Poetry. Suzi, the dark lady of these sonnets, is the breathtakingly beautiful, hopelessly elusive love object for their writer, who recognizes well the absurdity of his feelings. A collection spiked with puns and literary references, 67 MIXED MESSAGES could best be described as a work of passionate playfulness, pained sexuality, and deadly serious jokes. Every line scans, every acrostic makes sense, and every joke is funny. "With breathtaking ease, Ed Allen takes on the whole tradition of the sonnet, from Shakespeare to Frost, and emerges a clear winner.... After finishing 67 MIXED MESSAGES, I found myself echoing Allen's constant refrain, 'I love you, Suzi, too.'"--R. S. Gwynn.
A technically breathtaking tour-de-force of the sonnet form. All of the poems in the book are love sonnets. Traditional enough, perhaps, until you factor in the cumulative effect of 67 love sonnets in a row.
Allen’s sonnets usually scan in perfect iambic pentameter, his end-rhymes are dead-on and true (in the Shakespearean pattern) and very often slam the lines shut, but he keeps the classic 8-6 proportion of the Petrarchan form. Each volta (or turn) happens on line 9 with the phrase "I love you, Suzi." And if that isn’t impressive enough, each sonnet is an acrostic, with the initial letters of each line reading vertically down the page: I LOVE SUZI GRACE. Meticulous, creepy, fantastic? Yes. Yes. Yes.
I read this book straight through in one sitting. The relentless meter is hypnotic, and builds a momentum that makes it almost impossible to stop turning the pages.

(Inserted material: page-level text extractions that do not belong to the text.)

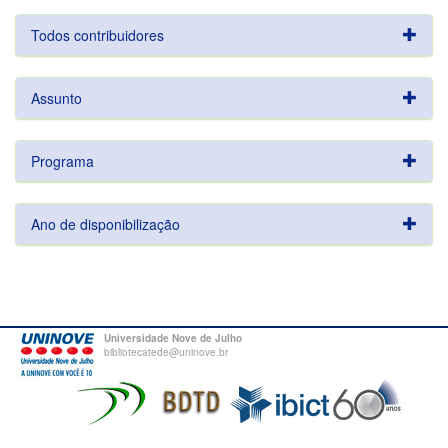
Todos contribuidores
Assunto
Programa
Ano de disponibilização
Universidade Nove de Julho
bibliotecatede@uninove.br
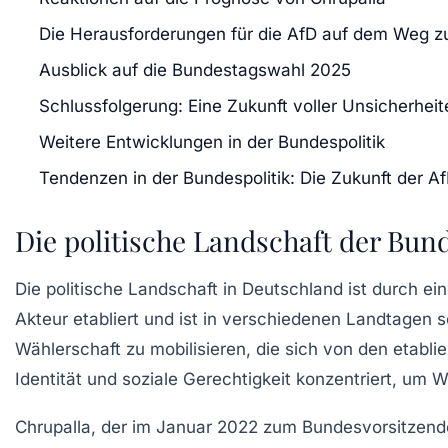
Die Herausforderungen für die AfD auf dem Weg z
Ausblick auf die Bundestagswahl 2025
Schlussfolgerung: Eine Zukunft voller Unsicherheit
Weitere Entwicklungen in der Bundespolitik
Tendenzen in der Bundespolitik: Die Zukunft der A
Die politische Landschaft der Bun
Die politische Landschaft in Deutschland ist durch e
Akteur etabliert und ist in verschiedenen Landtagen s
Wählerschaft zu mobilisieren, die sich von den etabl
Identität und soziale Gerechtigkeit konzentriert, um 
Chrupalla, der im Januar 2022 zum Bundesvorsitzen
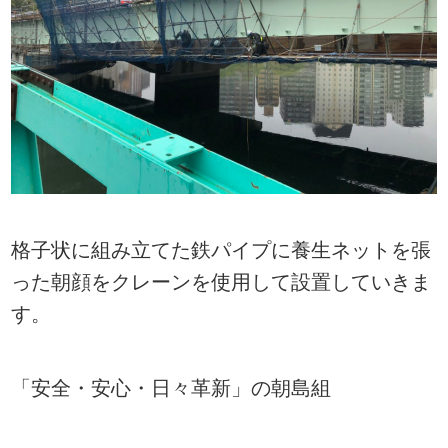
格子状に組み立てた鉄パイプに養生ネットを張
った朝顔をクレーンを使用して設置していきま
す。
「安全・安心・日々革新」の朝島組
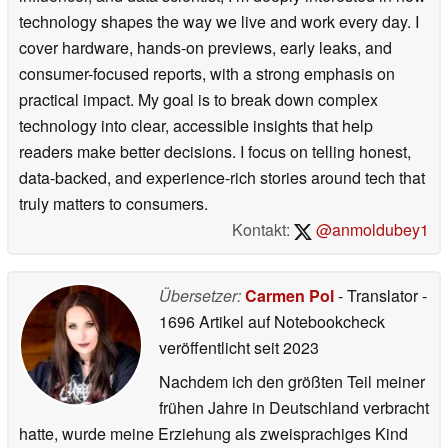
technology shapes the way we live and work every day. I
cover hardware, hands-on previews, early leaks, and
consumer-focused reports, with a strong emphasis on
practical impact. My goal is to break down complex
technology into clear, accessible insights that help
readers make better decisions. I focus on telling honest,
data-backed, and experience-rich stories around tech that
truly matters to consumers.
Kontakt:
@anmoldubey1
Übersetzer:
Carmen Pol
- Translator
-
1696 Artikel auf Notebookcheck
veröffentlicht
seit 2023
Nachdem ich den größten Teil meiner
frühen Jahre in Deutschland verbracht
hatte, wurde meine Erziehung als zweisprachiges Kind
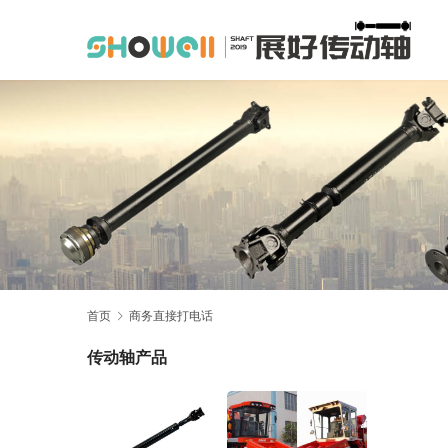
首页
商务直接打电话
传动轴产品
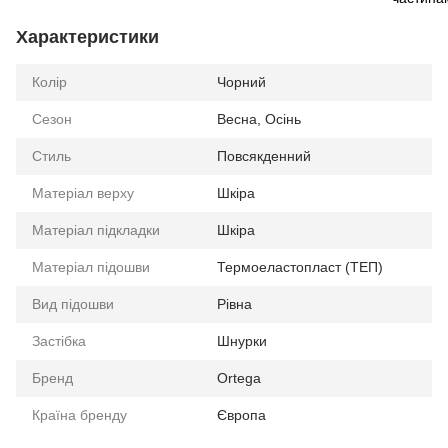
Характеристики
Колір
Чорний
Сезон
Весна, Осінь
Стиль
Повсякденний
Матеріал верху
Шкіра
Матеріал підкладки
Шкіра
Матеріал підошви
Термоеластопласт (ТЕП)
Вид підошви
Рівна
Застібка
Шнурки
Бренд
Ortega
Країна бренду
Європа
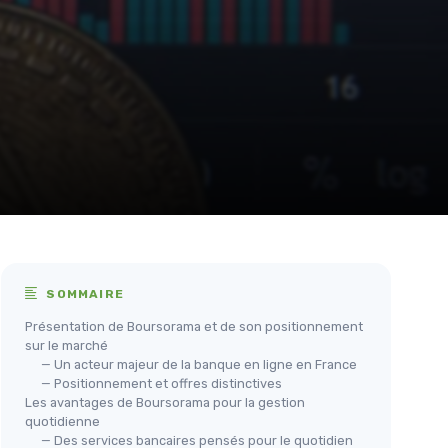
SOMMAIRE
Présentation de Boursorama et de son positionnement
sur le marché
— Un acteur majeur de la banque en ligne en France
— Positionnement et offres distinctives
Les avantages de Boursorama pour la gestion
quotidienne
— Des services bancaires pensés pour le quotidien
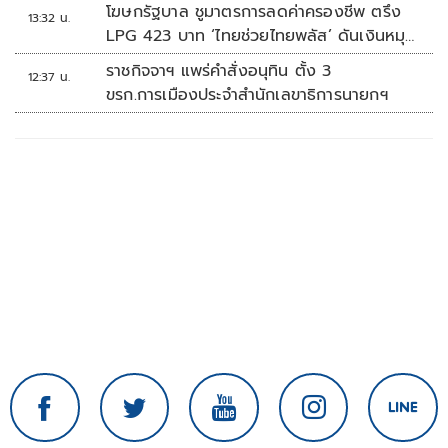
โฆษกรัฐบาล ชูมาตรการลดค่าครองชีพ ตรึง
13:32 น.
LPG 423 บาท ‘ไทยช่วยไทยพลัส’ ดันเงินหมุน
แสนล้าน
ราชกิจจาฯ แพร่คำสั่งอนุทิน ตั้ง 3
12:37 น.
ขรก.การเมืองประจำสำนักเลขาธิการนายกฯ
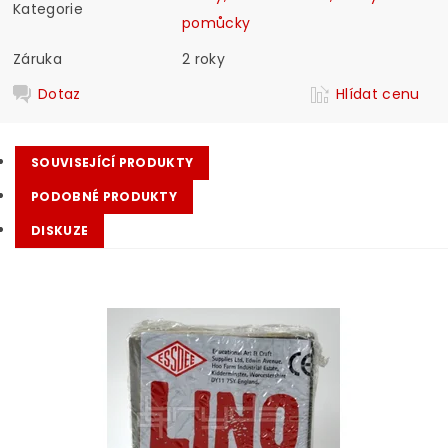
Kategorie
pomůcky
Záruka
2 roky
Dotaz
Hlídat cenu
SOUVISEJÍCÍ PRODUKTY
PODOBNÉ PRODUKTY
DISKUZE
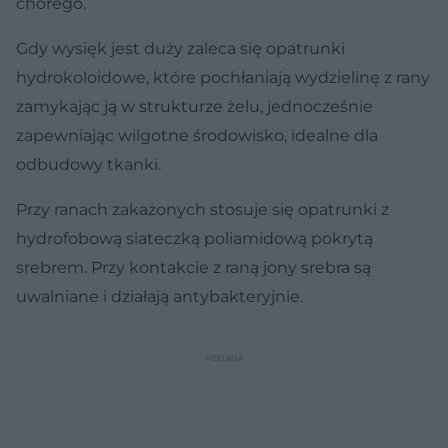
chorego.
Gdy wysięk jest duży zaleca się opatrunki
hydrokoloidowe, które pochłaniają wydzielinę z rany
zamykając ją w strukturze żelu, jednocześnie
zapewniając wilgotne środowisko, idealne dla
odbudowy tkanki.
Przy ranach zakażonych stosuje się opatrunki z
hydrofobową siateczką poliamidową pokrytą
srebrem. Przy kontakcie z raną jony srebra są
uwalniane i działają antybakteryjnie.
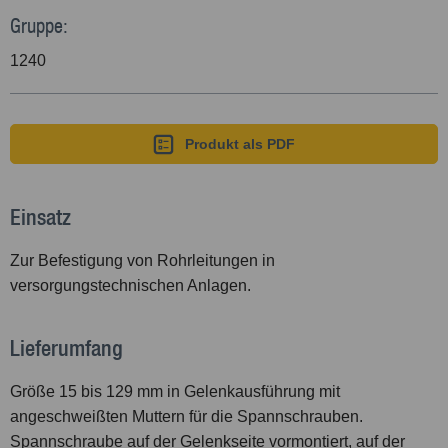
Gruppe:
1240
Produkt als PDF
Einsatz
Zur Befestigung von Rohrleitungen in
versorgungstechnischen Anlagen.
Lieferumfang
Größe 15 bis 129 mm in Gelenkausführung mit
angeschweißten Muttern für die Spannschrauben.
Spannschraube auf der Gelenkseite vormontiert, auf der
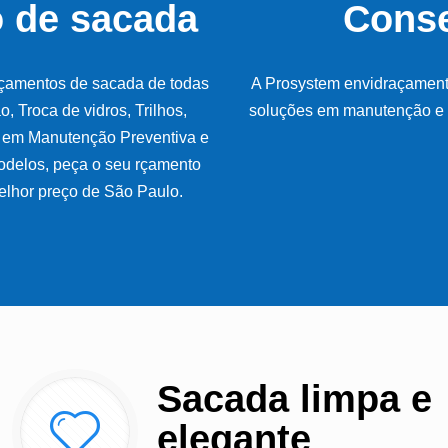
 de sacada
Conse
çamentos de sacada de todas
A Prosystem envidraçamento
 Troca de vidros, Trilhos,
soluções em manutenção e 
 em Manutenção Preventiva e
odelos, peça o seu rçamento
lhor preço de São Paulo.
Sacada limpa e
elegante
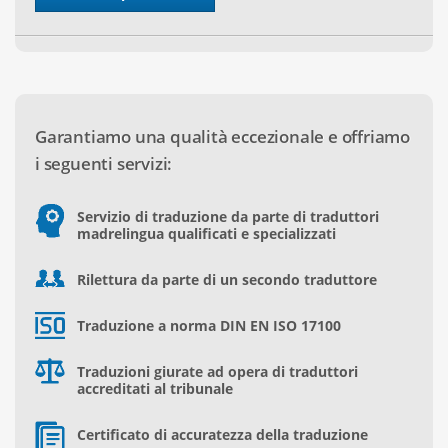
Garantiamo una qualità eccezionale e offriamo
i seguenti servizi:
Servizio di traduzione da parte di traduttori
madrelingua qualificati e specializzati
Rilettura da parte di un secondo traduttore
Traduzione a norma DIN EN ISO 17100
Traduzioni giurate ad opera di traduttori
accreditati al tribunale
Certificato di accuratezza della traduzione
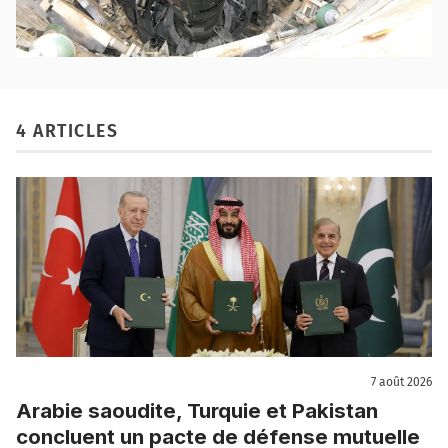
4 ARTICLES
7 août 2026
Arabie saoudite, Turquie et Pakistan
concluent un pacte de défense mutuelle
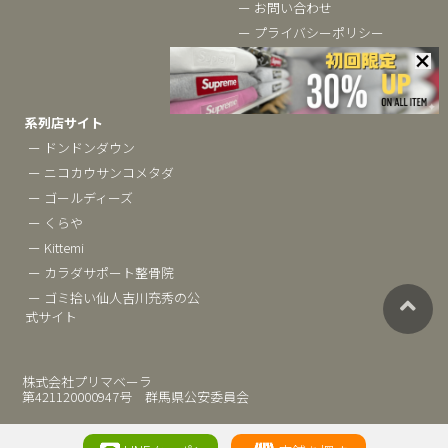
ー お問い合わせ
ー プライバシーポリシー
ー 採用情報
ー サイトマップ
系列店サイト
ー ドンドンダウン
ー ニコカウサンコメタダ
ー ゴールディーズ
ー くらや
ー Kittemi
ー カラダサポート整骨院
ー ゴミ拾い仙人吉川充秀の公
式サイト
株式会社プリマベーラ
第421120000947号 群馬県公安委員会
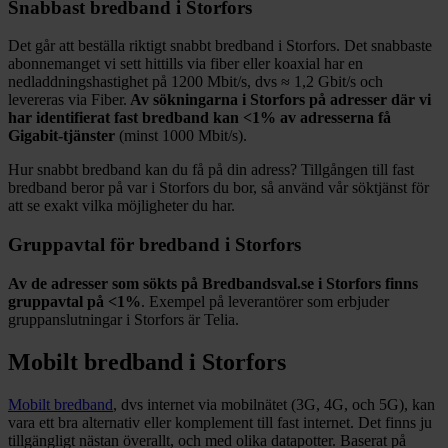
Snabbast bredband i
Storfors
Det går att beställa riktigt snabbt bredband i
Storfors
. Det snabbaste
abonnemanget vi sett hittills via fiber eller koaxial har en
nedladdningshastighet på
1200
Mbit/s, dvs ≈
1,2
Gbit/s och
levereras via
Fiber
.
Av sökningarna i
Storfors
på adresser där vi
har identifierat fast bredband kan
<1%
av adresserna få
Gigabit-tjänster
(minst 1000
Mbit/s).
Hur snabbt bredband kan du få på din adress? Tillgången till fast
bredband beror på var i
Storfors
du bor, så använd vår söktjänst för
att se exakt vilka möjligheter du har.
Gruppavtal för bredband i
Storfors
Av de adresser som sökts på Bredbandsval.se i
Storfors
finns
gruppavtal på
<1%
. Exempel på leverantörer som erbjuder
gruppanslutningar i
Storfors
är
Telia
.
Mobilt bredband i
Storfors
Mobilt bredband
, dvs internet via mobilnätet (3G, 4G, och 5G), kan
vara ett bra alternativ eller komplement till fast internet. Det finns ju
tillgängligt nästan överallt, och med olika datapotter.
Baserat på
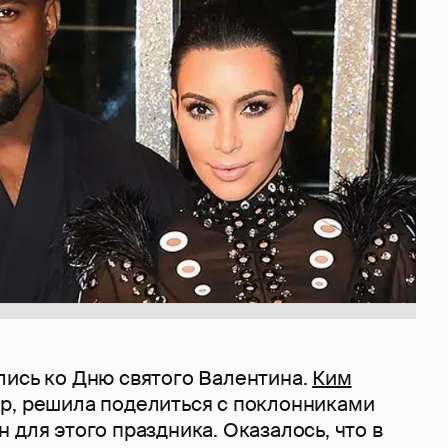
лись ко Дню святого Валентина.
Ким
ер, решила поделиться с поклонниками
 для этого праздника. Оказалось, что в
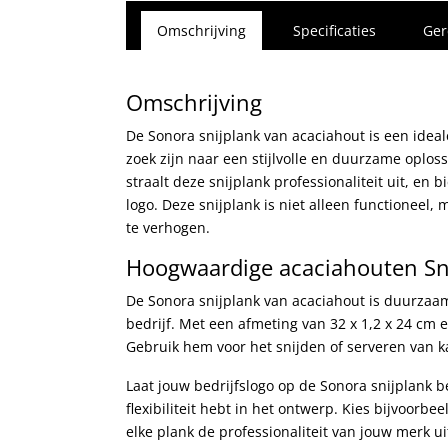
Omschrijving
Specificaties
Ger
Omschrijving
De Sonora snijplank van acaciahout is een ide
zoek zijn naar een stijlvolle en duurzame oplo
straalt deze snijplank professionaliteit uit, e
logo. Deze snijplank is niet alleen functionee
te verhogen.
Hoogwaardige acaciahouten Sn
De Sonora snijplank van acaciahout is duurzaa
bedrijf. Met een afmeting van 32 x 1,2 x 24 cm 
Gebruik hem voor het snijden of serveren van k
Laat jouw bedrijfslogo op de Sonora snijplank 
flexibiliteit hebt in het ontwerp. Kies bijvoorbe
elke plank de professionaliteit van jouw merk uit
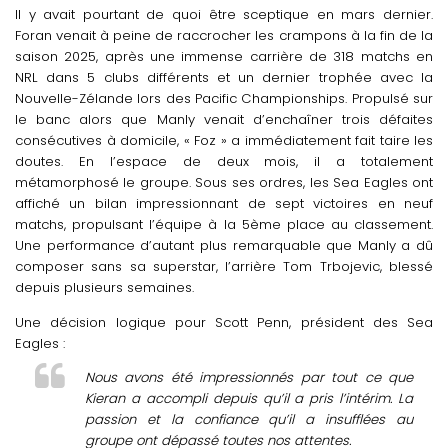
Il y avait pourtant de quoi être sceptique en mars dernier.
Foran venait à peine de raccrocher les crampons à la fin de la
saison 2025, après une immense carrière de 318 matchs en
NRL dans 5 clubs différents et un dernier trophée avec la
Nouvelle-Zélande lors des Pacific Championships.
Propulsé sur
le banc alors que Manly venait d’enchaîner trois défaites
consécutives à domicile, « Foz » a immédiatement fait taire les
doutes.
En l’espace de deux mois, il a totalement
métamorphosé le groupe.
Sous ses ordres, les Sea Eagles ont
affiché un bilan impressionnant de
sept victoires en neuf
matchs
, propulsant l’équipe à la 5ème place au classement.
Une performance d’autant plus remarquable que Manly a dû
composer sans sa superstar, l’arrière Tom Trbojevic, blessé
depuis plusieurs semaines.
Une décision logique pour
Scott Penn
, président des Sea
Eagles :
Nous avons été impressionnés par tout ce que
Kieran a accompli depuis qu’il a pris l’intérim.
La
passion et la confiance qu’il a insufflées au
groupe ont dépassé toutes nos attentes.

The reader becomes as obsessed as the narrator, counting iambs and matching rhymed words, reading "I LOVE SUZI GRACE" with increasing awe each time it shows up, and anticipating each "I love you, Suzi" as if he/she is complicit in this affair, saying I love you too.
The act of writing the sonnet becomes as much the object of obsession as Suzi is, if not more.